• [What needs to be done]:
All lines of the data shown below should be output exactly as they stand.
---------- Records provided ----------
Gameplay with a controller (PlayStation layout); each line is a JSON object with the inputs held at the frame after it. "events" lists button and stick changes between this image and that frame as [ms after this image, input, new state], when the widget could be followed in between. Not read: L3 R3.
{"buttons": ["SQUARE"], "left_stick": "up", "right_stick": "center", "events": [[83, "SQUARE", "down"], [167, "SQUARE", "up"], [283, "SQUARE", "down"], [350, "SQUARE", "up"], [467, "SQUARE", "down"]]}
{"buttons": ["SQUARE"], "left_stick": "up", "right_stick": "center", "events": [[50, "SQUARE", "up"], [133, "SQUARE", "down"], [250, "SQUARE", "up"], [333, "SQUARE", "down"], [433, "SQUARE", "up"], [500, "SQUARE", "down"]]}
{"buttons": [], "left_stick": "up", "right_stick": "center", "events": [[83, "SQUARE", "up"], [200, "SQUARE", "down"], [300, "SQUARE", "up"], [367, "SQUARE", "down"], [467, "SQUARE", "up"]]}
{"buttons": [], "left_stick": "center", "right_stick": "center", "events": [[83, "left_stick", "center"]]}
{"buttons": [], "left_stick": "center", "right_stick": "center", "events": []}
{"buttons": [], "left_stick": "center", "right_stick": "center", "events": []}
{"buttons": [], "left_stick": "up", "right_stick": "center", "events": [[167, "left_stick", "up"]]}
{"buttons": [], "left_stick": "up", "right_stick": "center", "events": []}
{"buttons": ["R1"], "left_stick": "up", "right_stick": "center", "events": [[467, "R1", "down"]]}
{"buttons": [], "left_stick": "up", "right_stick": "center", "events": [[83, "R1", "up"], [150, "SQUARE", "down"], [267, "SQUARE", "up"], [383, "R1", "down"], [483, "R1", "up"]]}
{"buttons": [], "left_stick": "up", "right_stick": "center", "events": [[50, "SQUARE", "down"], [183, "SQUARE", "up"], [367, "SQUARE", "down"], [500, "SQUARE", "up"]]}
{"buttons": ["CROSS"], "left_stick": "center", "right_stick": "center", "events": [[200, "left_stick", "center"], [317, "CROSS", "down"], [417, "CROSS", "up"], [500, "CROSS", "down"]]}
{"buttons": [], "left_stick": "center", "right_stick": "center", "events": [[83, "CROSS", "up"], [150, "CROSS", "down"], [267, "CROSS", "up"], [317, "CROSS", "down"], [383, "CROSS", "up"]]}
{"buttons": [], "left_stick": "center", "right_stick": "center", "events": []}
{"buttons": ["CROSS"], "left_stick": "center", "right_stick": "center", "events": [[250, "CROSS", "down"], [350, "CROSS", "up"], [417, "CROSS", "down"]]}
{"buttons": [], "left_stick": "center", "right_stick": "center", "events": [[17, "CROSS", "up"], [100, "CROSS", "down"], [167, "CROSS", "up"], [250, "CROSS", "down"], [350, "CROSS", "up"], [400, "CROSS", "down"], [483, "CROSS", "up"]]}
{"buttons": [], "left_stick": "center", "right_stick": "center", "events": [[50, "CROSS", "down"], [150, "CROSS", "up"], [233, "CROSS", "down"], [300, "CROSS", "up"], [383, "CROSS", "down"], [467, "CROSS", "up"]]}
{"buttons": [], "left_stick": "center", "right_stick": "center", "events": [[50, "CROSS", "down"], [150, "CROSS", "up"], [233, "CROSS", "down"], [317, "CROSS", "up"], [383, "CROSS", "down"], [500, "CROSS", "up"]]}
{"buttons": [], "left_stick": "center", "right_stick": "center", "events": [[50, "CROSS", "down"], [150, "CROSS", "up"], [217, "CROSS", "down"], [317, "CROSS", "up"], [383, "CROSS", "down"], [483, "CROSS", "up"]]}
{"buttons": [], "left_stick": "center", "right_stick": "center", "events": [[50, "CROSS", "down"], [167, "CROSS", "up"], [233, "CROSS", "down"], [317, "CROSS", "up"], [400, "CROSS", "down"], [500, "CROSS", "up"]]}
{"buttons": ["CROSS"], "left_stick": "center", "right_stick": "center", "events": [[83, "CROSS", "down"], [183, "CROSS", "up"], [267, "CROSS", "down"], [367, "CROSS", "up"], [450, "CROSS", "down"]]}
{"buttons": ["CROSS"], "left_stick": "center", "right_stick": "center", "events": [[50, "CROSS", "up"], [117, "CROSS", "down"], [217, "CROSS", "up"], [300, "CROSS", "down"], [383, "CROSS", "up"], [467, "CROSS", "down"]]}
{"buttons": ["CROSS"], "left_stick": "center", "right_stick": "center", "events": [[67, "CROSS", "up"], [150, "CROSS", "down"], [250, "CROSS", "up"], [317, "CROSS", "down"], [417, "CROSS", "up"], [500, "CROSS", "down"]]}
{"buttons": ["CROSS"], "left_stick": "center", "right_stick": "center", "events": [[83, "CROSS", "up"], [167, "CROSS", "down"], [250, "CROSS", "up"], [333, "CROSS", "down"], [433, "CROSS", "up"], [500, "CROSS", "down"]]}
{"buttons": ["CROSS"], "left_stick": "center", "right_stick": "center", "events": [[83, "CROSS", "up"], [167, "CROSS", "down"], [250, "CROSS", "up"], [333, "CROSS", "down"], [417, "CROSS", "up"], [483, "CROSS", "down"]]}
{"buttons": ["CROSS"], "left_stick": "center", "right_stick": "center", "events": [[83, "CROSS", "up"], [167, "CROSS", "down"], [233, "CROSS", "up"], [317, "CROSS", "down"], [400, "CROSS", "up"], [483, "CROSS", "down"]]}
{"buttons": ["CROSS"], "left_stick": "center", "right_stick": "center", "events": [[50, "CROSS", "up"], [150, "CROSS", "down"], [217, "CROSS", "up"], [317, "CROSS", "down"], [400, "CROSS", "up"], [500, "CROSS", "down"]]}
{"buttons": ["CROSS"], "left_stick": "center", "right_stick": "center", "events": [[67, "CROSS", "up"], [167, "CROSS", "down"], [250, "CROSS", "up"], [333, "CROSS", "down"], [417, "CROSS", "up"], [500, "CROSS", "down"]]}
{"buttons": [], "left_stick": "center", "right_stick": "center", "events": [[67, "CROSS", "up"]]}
----------
• [Solution]:
Gameplay with a controller (PlayStation layout); each line is a JSON object with the inputs held at the frame after it. "events" lists button and stick changes between this image and that frame as [ms after this image, input, new state], when the widget could be followed in between. Not read: L3 R3.
{"buttons": ["SQUARE"], "left_stick": "up", "right_stick": "center", "events": [[83, "SQUARE", "down"], [167, "SQUARE", "up"], [283, "SQUARE", "down"], [350, "SQUARE", "up"], [467, "SQUARE", "down"]]}
{"buttons": ["SQUARE"], "left_stick": "up", "right_stick": "center", "events": [[50, "SQUARE", "up"], [133, "SQUARE", "down"], [250, "SQUARE", "up"], [333, "SQUARE", "down"], [433, "SQUARE", "up"], [500, "SQUARE", "down"]]}
{"buttons": [], "left_stick": "up", "right_stick": "center", "events": [[83, "SQUARE", "up"], [200, "SQUARE", "down"], [300, "SQUARE", "up"], [367, "SQUARE", "down"], [467, "SQUARE", "up"]]}
{"buttons": [], "left_stick": "center", "right_stick": "center", "events": [[83, "left_stick", "center"]]}
{"buttons": [], "left_stick": "center", "right_stick": "center", "events": []}
{"buttons": [], "left_stick": "center", "right_stick": "center", "events": []}
{"buttons": [], "left_stick": "up", "right_stick": "center", "events": [[167, "left_stick", "up"]]}
{"buttons": [], "left_stick": "up", "right_stick": "center", "events": []}
{"buttons": ["R1"], "left_stick": "up", "right_stick": "center", "events": [[467, "R1", "down"]]}
{"buttons": [], "left_stick": "up", "right_stick": "center", "events": [[83, "R1", "up"], [150, "SQUARE", "down"], [267, "SQUARE", "up"], [383, "R1", "down"], [483, "R1", "up"]]}
{"buttons": [], "left_stick": "up", "right_stick": "center", "events": [[50, "SQUARE", "down"], [183, "SQUARE", "up"], [367, "SQUARE", "down"], [500, "SQUARE", "up"]]}
{"buttons": ["CROSS"], "left_stick": "center", "right_stick": "center", "events": [[200, "left_stick", "center"], [317, "CROSS", "down"], [417, "CROSS", "up"], [500, "CROSS", "down"]]}
{"buttons": [], "left_stick": "center", "right_stick": "center", "events": [[83, "CROSS", "up"], [150, "CROSS", "down"], [267, "CROSS", "up"], [317, "CROSS", "down"], [383, "CROSS", "up"]]}
{"buttons": [], "left_stick": "center", "right_stick": "center", "events": []}
{"buttons": ["CROSS"], "left_stick": "center", "right_stick": "center", "events": [[250, "CROSS", "down"], [350, "CROSS", "up"], [417, "CROSS", "down"]]}
{"buttons": [], "left_stick": "center", "right_stick": "center", "events": [[17, "CROSS", "up"], [100, "CROSS", "down"], [167, "CROSS", "up"], [250, "CROSS", "down"], [350, "CROSS", "up"], [400, "CROSS", "down"], [483, "CROSS", "up"]]}
{"buttons": [], "left_stick": "center", "right_stick": "center", "events": [[50, "CROSS", "down"], [150, "CROSS", "up"], [233, "CROSS", "down"], [300, "CROSS", "up"], [383, "CROSS", "down"], [467, "CROSS", "up"]]}
{"buttons": [], "left_stick": "center", "right_stick": "center", "events": [[50, "CROSS", "down"], [150, "CROSS", "up"], [233, "CROSS", "down"], [317, "CROSS", "up"], [383, "CROSS", "down"], [500, "CROSS", "up"]]}
{"buttons": [], "left_stick": "center", "right_stick": "center", "events": [[50, "CROSS", "down"], [150, "CROSS", "up"], [217, "CROSS", "down"], [317, "CROSS", "up"], [383, "CROSS", "down"], [483, "CROSS", "up"]]}
{"buttons": [], "left_stick": "center", "right_stick": "center", "events": [[50, "CROSS", "down"], [167, "CROSS", "up"], [233, "CROSS", "down"], [317, "CROSS", "up"], [400, "CROSS", "down"], [500, "CROSS", "up"]]}
{"buttons": ["CROSS"], "left_stick": "center", "right_stick": "center", "events": [[83, "CROSS", "down"], [183, "CROSS", "up"], [267, "CROSS", "down"], [367, "CROSS", "up"], [450, "CROSS", "down"]]}
{"buttons": ["CROSS"], "left_stick": "center", "right_stick": "center", "events": [[50, "CROSS", "up"], [117, "CROSS", "down"], [217, "CROSS", "up"], [300, "CROSS", "down"], [383, "CROSS", "up"], [467, "CROSS", "down"]]}
{"buttons": ["CROSS"], "left_stick": "center", "right_stick": "center", "events": [[67, "CROSS", "up"], [150, "CROSS", "down"], [250, "CROSS", "up"], [317, "CROSS", "down"], [417, "CROSS", "up"], [500, "CROSS", "down"]]}
{"buttons": ["CROSS"], "left_stick": "center", "right_stick": "center", "events": [[83, "CROSS", "up"], [167, "CROSS", "down"], [250, "CROSS", "up"], [333, "CROSS", "down"], [433, "CROSS", "up"], [500, "CROSS", "down"]]}
{"buttons": ["CROSS"], "left_stick": "center", "right_stick": "center", "events": [[83, "CROSS", "up"], [167, "CROSS", "down"], [250, "CROSS", "up"], [333, "CROSS", "down"], [417, "CROSS", "up"], [483, "CROSS", "down"]]}
{"buttons": ["CROSS"], "left_stick": "center", "right_stick": "center", "events": [[83, "CROSS", "up"], [167, "CROSS", "down"], [233, "CROSS", "up"], [317, "CROSS", "down"], [400, "CROSS", "up"], [483, "CROSS", "down"]]}
{"buttons": ["CROSS"], "left_stick": "center", "right_stick": "center", "events": [[50, "CROSS", "up"], [150, "CROSS", "down"], [217, "CROSS", "up"], [317, "CROSS", "down"], [400, "CROSS", "up"], [500, "CROSS", "down"]]}
{"buttons": ["CROSS"], "left_stick": "center", "right_stick": "center", "events": [[67, "CROSS", "up"], [167, "CROSS", "down"], [250, "CROSS", "up"], [333, "CROSS", "down"], [417, "CROSS", "up"], [500, "CROSS", "down"]]}
{"buttons": [], "left_stick": "center", "right_stick": "center", "events": [[67, "CROSS", "up"]]}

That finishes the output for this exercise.